Records from a dataset
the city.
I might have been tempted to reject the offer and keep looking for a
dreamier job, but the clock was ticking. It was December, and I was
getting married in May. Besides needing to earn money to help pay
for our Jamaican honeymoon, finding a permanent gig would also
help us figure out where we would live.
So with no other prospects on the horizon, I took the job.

* * *

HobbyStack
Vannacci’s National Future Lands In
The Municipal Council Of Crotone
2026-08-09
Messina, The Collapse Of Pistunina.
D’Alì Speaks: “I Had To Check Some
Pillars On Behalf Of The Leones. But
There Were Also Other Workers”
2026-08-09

What is required
Pull out every line of the material above that contains the word "help", treating uppercase and lowercase as different.

Completed exercise
getting married in May. Besides needing to earn money to help pay
help us figure out where we would live.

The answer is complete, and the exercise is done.